The children went back home, singing the praises of the trip, the teacher, and the doctor. They went back, too, with expert advice and assistance, and with the good news that others would soon have a turn.

Group by group, the needy children were brought down to the specialist in the city. Some were even operated on, although at the outset the parents would not hear of operations. In the end the children won, however. Their enthusiasm for the teacher and their doctor carried the day.

“It has been slow,” the teacher said, “but at the end of it all, they see better, hear better, eat more wholesome, nourishing food, live better, and understand themselves better. On the whole it has paid.”

X Theory and Practice[28]

The rural schools of the South have no monopoly on progressive educational views. A number of Southern cities have taken up their position in the vanguard of educational progress. Notable among these cities is Columbus, Georgia,—a city of 20,554 people, in which Superintendent Roland B. Daniel has undertaken a vigorous policy of shaping the schools in the interests of the community. There were in 1913, 5,356 children of school age in Columbus. Of this number, 4,089 were in the schools. The school population is rather unevenly divided, racially,—3,348 of the children of school age are white, and 1,198 are colored. About one-quarter of the white population depends for its livelihood upon the mills. Columbus is surrounded by an agricultural district from which come many children in search of high school training. The city of Columbus presents an industrial problem of an unusually complex character, and the manner in which this problem has been handled by the schools is worthy of the highest commendation. Superintendent Daniel has laid down three definite planks in his educational platform for the city of Columbus. In the first place, he aims to provide school accommodations which are fitted to the peculiar needs of each part of the community. In the second place, he aims to shape the school system of Columbus in terms of the local environment of the children. In the third place, he has inaugurated a high school policy, which makes high school training practical as well as theoretical.

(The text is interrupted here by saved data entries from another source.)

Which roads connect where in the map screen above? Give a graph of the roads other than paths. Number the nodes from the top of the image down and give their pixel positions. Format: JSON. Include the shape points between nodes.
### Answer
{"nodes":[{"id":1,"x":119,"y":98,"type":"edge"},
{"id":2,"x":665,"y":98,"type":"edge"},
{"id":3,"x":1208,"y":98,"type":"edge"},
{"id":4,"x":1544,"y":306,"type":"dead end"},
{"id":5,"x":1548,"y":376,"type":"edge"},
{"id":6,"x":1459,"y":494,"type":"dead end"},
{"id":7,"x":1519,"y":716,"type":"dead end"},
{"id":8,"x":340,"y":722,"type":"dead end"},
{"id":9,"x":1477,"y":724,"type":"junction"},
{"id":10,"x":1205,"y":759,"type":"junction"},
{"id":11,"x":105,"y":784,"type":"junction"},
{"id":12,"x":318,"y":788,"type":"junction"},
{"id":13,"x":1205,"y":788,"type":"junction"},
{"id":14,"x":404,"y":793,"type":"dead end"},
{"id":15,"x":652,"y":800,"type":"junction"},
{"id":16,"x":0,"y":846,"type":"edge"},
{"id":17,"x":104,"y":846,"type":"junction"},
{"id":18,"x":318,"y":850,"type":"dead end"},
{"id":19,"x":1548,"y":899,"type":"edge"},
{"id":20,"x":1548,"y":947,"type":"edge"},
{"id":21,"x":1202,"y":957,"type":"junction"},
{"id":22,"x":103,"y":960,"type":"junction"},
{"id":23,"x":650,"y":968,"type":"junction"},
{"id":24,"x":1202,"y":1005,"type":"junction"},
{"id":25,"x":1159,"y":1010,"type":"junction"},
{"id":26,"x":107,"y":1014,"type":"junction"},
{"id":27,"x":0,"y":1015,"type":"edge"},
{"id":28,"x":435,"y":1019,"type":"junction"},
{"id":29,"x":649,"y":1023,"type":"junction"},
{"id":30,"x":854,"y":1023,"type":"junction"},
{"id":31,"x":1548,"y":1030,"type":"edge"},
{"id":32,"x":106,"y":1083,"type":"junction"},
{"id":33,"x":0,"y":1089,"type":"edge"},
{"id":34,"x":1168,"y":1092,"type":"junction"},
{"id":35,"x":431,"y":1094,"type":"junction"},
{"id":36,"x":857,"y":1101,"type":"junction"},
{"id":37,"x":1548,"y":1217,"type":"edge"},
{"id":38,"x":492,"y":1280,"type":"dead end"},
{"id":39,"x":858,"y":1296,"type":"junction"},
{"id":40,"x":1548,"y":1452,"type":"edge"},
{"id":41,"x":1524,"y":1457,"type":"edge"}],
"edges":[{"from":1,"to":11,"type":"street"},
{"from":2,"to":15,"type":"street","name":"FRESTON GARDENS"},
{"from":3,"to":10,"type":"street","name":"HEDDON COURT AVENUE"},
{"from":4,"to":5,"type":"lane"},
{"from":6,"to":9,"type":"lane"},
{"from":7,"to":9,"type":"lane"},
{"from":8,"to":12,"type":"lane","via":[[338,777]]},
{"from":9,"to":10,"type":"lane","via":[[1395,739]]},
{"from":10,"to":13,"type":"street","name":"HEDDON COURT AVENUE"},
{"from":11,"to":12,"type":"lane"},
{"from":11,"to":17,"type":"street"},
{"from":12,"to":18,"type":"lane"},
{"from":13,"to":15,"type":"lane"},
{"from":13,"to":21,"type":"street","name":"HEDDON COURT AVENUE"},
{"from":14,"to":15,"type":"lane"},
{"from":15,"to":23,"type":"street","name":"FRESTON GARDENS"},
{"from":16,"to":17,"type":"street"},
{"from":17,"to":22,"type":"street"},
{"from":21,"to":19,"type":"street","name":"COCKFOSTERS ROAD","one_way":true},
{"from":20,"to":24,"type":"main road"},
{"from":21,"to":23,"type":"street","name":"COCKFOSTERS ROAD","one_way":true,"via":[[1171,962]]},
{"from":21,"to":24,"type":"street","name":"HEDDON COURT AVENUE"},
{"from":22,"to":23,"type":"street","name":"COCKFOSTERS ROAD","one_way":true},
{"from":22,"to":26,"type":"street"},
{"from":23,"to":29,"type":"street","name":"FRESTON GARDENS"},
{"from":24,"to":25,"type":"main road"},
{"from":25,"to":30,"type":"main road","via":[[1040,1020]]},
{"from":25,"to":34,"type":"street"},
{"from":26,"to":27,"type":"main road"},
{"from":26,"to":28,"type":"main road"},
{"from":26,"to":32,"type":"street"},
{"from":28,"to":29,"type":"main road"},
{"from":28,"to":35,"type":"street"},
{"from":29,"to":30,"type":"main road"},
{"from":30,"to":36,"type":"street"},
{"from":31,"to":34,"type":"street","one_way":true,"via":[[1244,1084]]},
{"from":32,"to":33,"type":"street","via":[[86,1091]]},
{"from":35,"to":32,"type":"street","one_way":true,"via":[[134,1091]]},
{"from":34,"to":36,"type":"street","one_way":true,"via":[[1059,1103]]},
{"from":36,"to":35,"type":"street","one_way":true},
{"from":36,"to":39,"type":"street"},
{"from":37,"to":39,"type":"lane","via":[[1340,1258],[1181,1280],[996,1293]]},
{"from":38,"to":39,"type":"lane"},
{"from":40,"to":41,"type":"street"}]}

Among the mill operatives of Columbus, Superintendent Daniel estimates that there are approximately 800 children of school age. The situation presented by these children was critical in the extreme. There was an absence of compulsory education laws; few of the children attended any school, and when they did enter a school they seldom remained long enough to secure any marked educational advantage. Less than 5 per cent. of the children continued in school after they were old enough to work in the cotton mills.

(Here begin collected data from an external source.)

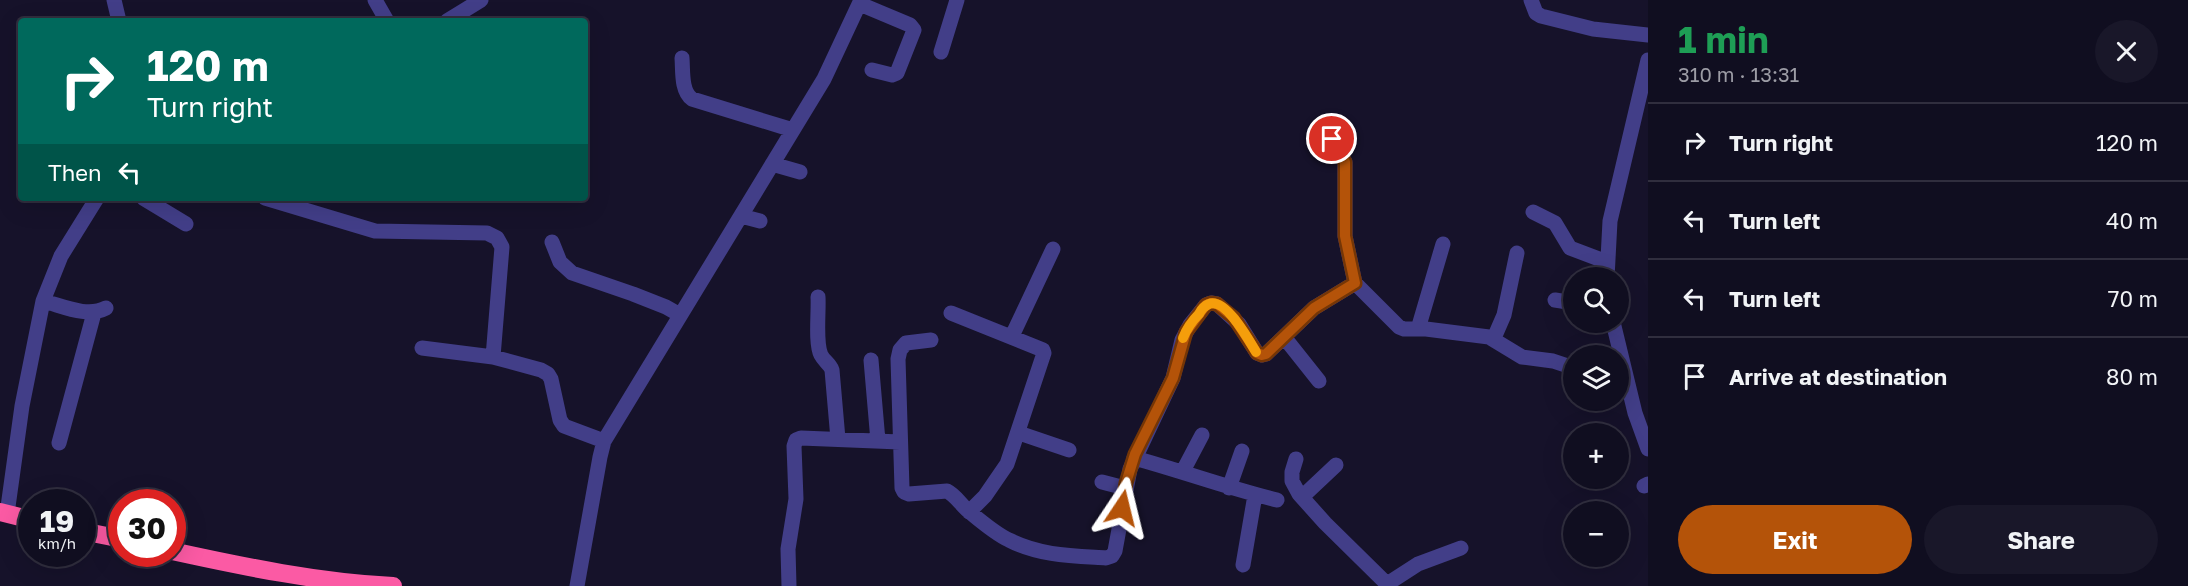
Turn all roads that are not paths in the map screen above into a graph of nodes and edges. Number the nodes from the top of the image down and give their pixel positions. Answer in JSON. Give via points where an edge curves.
{"nodes":[{"id":1,"x":114,"y":0,"type":"edge"},
{"id":2,"x":375,"y":0,"type":"edge"},
{"id":3,"x":481,"y":0,"type":"edge"},
{"id":4,"x":957,"y":0,"type":"edge"},
{"id":5,"x":1531,"y":0,"type":"edge"},
{"id":6,"x":861,"y":2,"type":"edge"},
{"id":7,"x":118,"y":18,"type":"edge"},
{"id":8,"x":385,"y":18,"type":"edge"},
{"id":9,"x":452,"y":18,"type":"edge"},
{"id":10,"x":1648,"y":34,"type":"edge"},
{"id":11,"x":942,"y":52,"type":"dead end"},
{"id":12,"x":682,"y":58,"type":"dead end"},
{"id":13,"x":1648,"y":60,"type":"edge"},
{"id":14,"x":872,"y":70,"type":"dead end"},
{"id":15,"x":793,"y":130,"type":"junction"},
{"id":16,"x":1332,"y":139,"type":"dead end"},
{"id":17,"x":772,"y":164,"type":"junction"},
{"id":18,"x":800,"y":172,"type":"dead end"},
{"id":19,"x":95,"y":201,"type":"edge"},
{"id":20,"x":148,"y":201,"type":"edge"},
{"id":21,"x":275,"y":201,"type":"edge"},
{"id":22,"x":1533,"y":212,"type":"dead end"},
{"id":23,"x":741,"y":216,"type":"junction"},
{"id":24,"x":760,"y":221,"type":"dead end"},
{"id":25,"x":186,"y":224,"type":"dead end"},
{"id":26,"x":552,"y":242,"type":"dead end"},
{"id":27,"x":1443,"y":244,"type":"dead end"},
{"id":28,"x":1053,"y":249,"type":"dead end"},
{"id":29,"x":1517,"y":253,"type":"dead end"},
{"id":30,"x":1607,"y":261,"type":"junction"},
{"id":31,"x":1607,"y":267,"type":"edge"},
{"id":32,"x":1355,"y":283,"type":"junction"},
{"id":33,"x":818,"y":297,"type":"dead end"},
{"id":34,"x":1555,"y":300,"type":"dead end"},
{"id":35,"x":43,"y":301,"type":"junction"},
{"id":36,"x":1563,"y":301,"type":"edge"},
{"id":37,"x":951,"y":313,"type":"dead end"},
{"id":38,"x":680,"y":315,"type":"junction"},
{"id":39,"x":1418,"y":329,"type":"junction"},
{"id":40,"x":1012,"y":336,"type":"junction"},
{"id":41,"x":1284,"y":337,"type":"junction"},
{"id":42,"x":1494,"y":338,"type":"junction"},
{"id":43,"x":931,"y":340,"type":"dead end"},
{"id":44,"x":423,"y":348,"type":"dead end"},
{"id":45,"x":493,"y":357,"type":"junction"},
{"id":46,"x":871,"y":360,"type":"dead end"},
{"id":47,"x":1563,"y":364,"type":"edge"},
{"id":48,"x":1319,"y":381,"type":"dead end"},
{"id":49,"x":1629,"y":395,"type":"edge"},
{"id":50,"x":1644,"y":422,"type":"edge"},
{"id":51,"x":1019,"y":433,"type":"junction"},
{"id":52,"x":1202,"y":435,"type":"dead end"},
{"id":53,"x":838,"y":439,"type":"junction"},
{"id":54,"x":604,"y":441,"type":"junction"},
{"id":55,"x":878,"y":441,"type":"junction"},
{"id":56,"x":900,"y":442,"type":"junction"},
{"id":57,"x":59,"y":443,"type":"dead end"},
{"id":58,"x":1648,"y":449,"type":"edge"},
{"id":59,"x":1069,"y":450,"type":"dead end"},
{"id":60,"x":1242,"y":451,"type":"dead end"},
{"id":61,"x":1134,"y":458,"type":"junction"},
{"id":62,"x":1296,"y":459,"type":"dead end"},
{"id":63,"x":1336,"y":465,"type":"dead end"},
{"id":64,"x":1183,"y":471,"type":"junction"},
{"id":65,"x":1102,"y":482,"type":"dead end"},
{"id":66,"x":1125,"y":488,"type":"junction"},
{"id":67,"x":1229,"y":488,"type":"junction"},
{"id":68,"x":1255,"y":495,"type":"junction"},
{"id":69,"x":1302,"y":497,"type":"junction"},
{"id":70,"x":1276,"y":500,"type":"dead end"},
{"id":71,"x":969,"y":512,"type":"junction"},
{"id":72,"x":3,"y":513,"type":"edge"},
{"id":73,"x":18,"y":517,"type":"edge"},
{"id":74,"x":1461,"y":548,"type":"dead end"},
{"id":75,"x":186,"y":553,"type":"edge"},
{"id":76,"x":1243,"y":565,"type":"dead end"},
{"id":77,"x":1386,"y":585,"type":"edge"},
{"id":78,"x":381,"y":586,"type":"edge"},
{"id":79,"x":393,"y":586,"type":"edge"},
{"id":80,"x":577,"y":586,"type":"edge"},
{"id":81,"x":789,"y":586,"type":"edge"}],
"edges":[{"from":1,"to":7,"type":"street"},
{"from":2,"to":8,"type":"street"},
{"from":3,"to":9,"type":"street"},
{"from":4,"to":11,"type":"street"},
{"from":5,"to":10,"type":"street","via":[[1541,16],[1593,29]]},
{"from":6,"to":14,"type":"street","via":[[914,30],[897,73]]},
{"from":6,"to":15,"type":"street","via":[[824,79]]},
{"from":12,"to":15,"type":"street","via":[[687,96]]},
{"from":13,"to":30,"type":"street","via":[[1611,221]]},
{"from":15,"to":17,"type":"street"},
{"from":16,"to":32,"type":"street","via":[[1345,162],[1345,236]]},
{"from":17,"to":18,"type":"street"},
{"from":17,"to":23,"type":"street"},
{"from":19,"to":35,"type":"street","via":[[61,256]]},
{"from":20,"to":25,"type":"street"},
{"from":21,"to":45,"type":"street","via":[[375,231],[487,233],[497,238],[502,247]]},
{"from":22,"to":30,"type":"street","via":[[1556,223],[1570,248]]},
{"from":23,"to":24,"type":"street"},
{"from":23,"to":38,"type":"street"},
{"from":26,"to":38,"type":"street","via":[[560,262],[572,273]]},
{"from":27,"to":39,"type":"street"},
{"from":28,"to":40,"type":"street"},
{"from":29,"to":42,"type":"street","via":[[1504,315]]},
{"from":30,"to":31,"type":"street"},
{"from":32,"to":39,"type":"street","via":[[1399,327]]},
{"from":32,"to":41,"type":"street","via":[[1314,308]]},
{"from":33,"to":53,"type":"street","via":[[819,349],[832,370]]},
{"from":34,"to":36,"type":"street"},
{"from":35,"to":57,"type":"street","via":[[100,311]]},
{"from":35,"to":72,"type":"street"},
{"from":37,"to":40,"type":"street"},
{"from":38,"to":54,"type":"street"},
{"from":39,"to":42,"type":"street"},
{"from":40,"to":51,"type":"street","via":[[1044,353]]},
{"from":41,"to":48,"type":"street"},
{"from":41,"to":61,"type":"street","via":[[1266,354],[1257,353],[1234,318],[1217,304],[1206,305],[1186,332],[1173,378]]},
{"from":42,"to":47,"type":"street","via":[[1522,357]]},
{"from":43,"to":56,"type":"street","via":[[906,343],[900,350]]},
{"from":44,"to":45,"type":"street"},
{"from":45,"to":54,"type":"street","via":[[548,374],[564,426]]},
{"from":46,"to":55,"type":"street"},
{"from":49,"to":50,"type":"street"},
{"from":50,"to":58,"type":"street"},
{"from":51,"to":59,"type":"street"},
{"from":51,"to":71,"type":"street","via":[[1007,464]]},
{"from":52,"to":64,"type":"street"},
{"from":53,"to":55,"type":"street"},
{"from":53,"to":81,"type":"street","via":[[796,440],[796,499],[787,558]]},
{"from":54,"to":80,"type":"street"},
{"from":55,"to":56,"type":"street"},
{"from":56,"to":71,"type":"street","via":[[904,492],[947,491]]},
{"from":60,"to":67,"type":"street"},
{"from":61,"to":64,"type":"street"},
{"from":61,"to":66,"type":"street"},
{"from":62,"to":69,"type":"street","via":[[1292,482]]},
{"from":63,"to":69,"type":"street"},
{"from":64,"to":67,"type":"street"},
{"from":65,"to":66,"type":"street"},
{"from":66,"to":71,"type":"street","via":[[1115,551],[1106,558],[1029,548],[1007,539]]},
{"from":67,"to":68,"type":"street"},
{"from":68,"to":70,"type":"street"},
{"from":68,"to":76,"type":"street"},
{"from":69,"to":77,"type":"street"},
{"from":72,"to":73,"type":"highway"},
{"from":74,"to":77,"type":"street","via":[[1418,564]]},
{"from":75,"to":78,"type":"highway","via":[[255,569]]},
{"from":78,"to":79,"type":"highway"}]}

Pursuant of his intention to make the schools supply the needs of all of the children of Columbus, Superintendent Daniel organized the North Highlands School in the factory district. Of this school he says: “It is not made to conform, either in course of study or hours, to the other schools of similar rank in the system, for the board desires to meet the conditions and convenience of the people for whom the school was established. Classroom work begins in the morning at 8 o’clock and continues until 11 o’clock, with a recess of 10 minutes at 9:30. The afternoon session begins at 1 o’clock, and the school closes for the day at 3:30 o’clock.”

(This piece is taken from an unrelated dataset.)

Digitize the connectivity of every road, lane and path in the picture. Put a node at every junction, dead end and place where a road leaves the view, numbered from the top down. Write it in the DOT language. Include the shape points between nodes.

The long intermission in the middle of the day is given in order to allow the children to take hot lunches to parents, brothers, and sisters who are working in the mill. Many of the mills are located at some distance from the school. Some of the children are called upon to walk as much as two miles during the noon hour, in order to carry the lunches. These “dinner toters,” when carrying lunch baskets for persons outside of the family, receive 25 cents per week per basket. In case several baskets are carried, the income thus earned is considerable.